Der genaue Inhalt wurde ja schon hunderte ...

Das Buch handelt sehr eindringlich von der Frage der Bedeutung im Leben/dem Sinn des Lebens. Lohnt sich das Leben gar nicht, weil am Ende Nichts eine Bedeutung hat?

Der genaue Inhalt wurde ja schon hunderte Male besprochen. Ich persönlich fand die Entwicklung der Kinder zu extrem. Natürlich kann man sich fragen, ob der Inhalt so krass im Gedächtnis bleiben würde, wenn sich die "bedeutungsvollen" Dinge nicht immer weiter gesteigert hätten. Nur Sandalen oder Fahrräder wären wohl auch zu profan.
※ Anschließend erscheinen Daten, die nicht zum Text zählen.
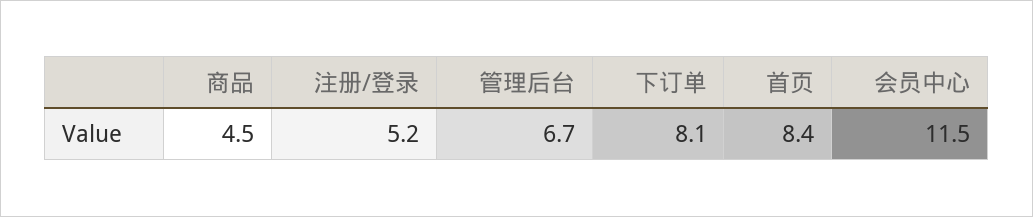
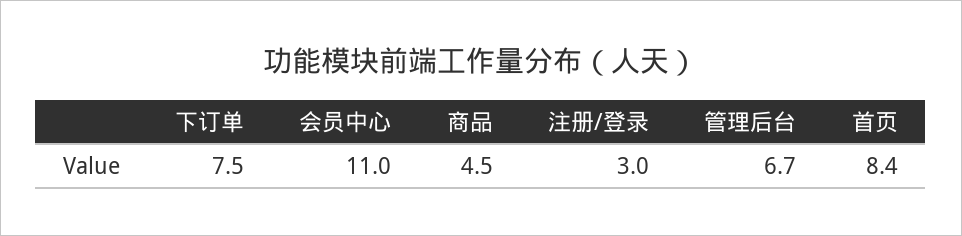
注册/登录: 5.2 -> 3
下订单: 8.1 -> 7.5
会员中心: 11.5 -> 11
Aber dass Siebtklässler (!) auch vor Vergewaltigung, Verstümmelung und sogar zweifachem Mord nicht zurückschrecken - und auch zwischendurch gerne mal gewalttätig sind - kommt mir doch sehr drastisch vor.

Vielleicht liest man das Buch (ähnlich wie bspw. "Herr der Fliegen") eher wie eine Art Parabel. Wie weit würden Menschen gehen, um dem vermeintlich sinnlosen Leben Bedeutung beizumessen?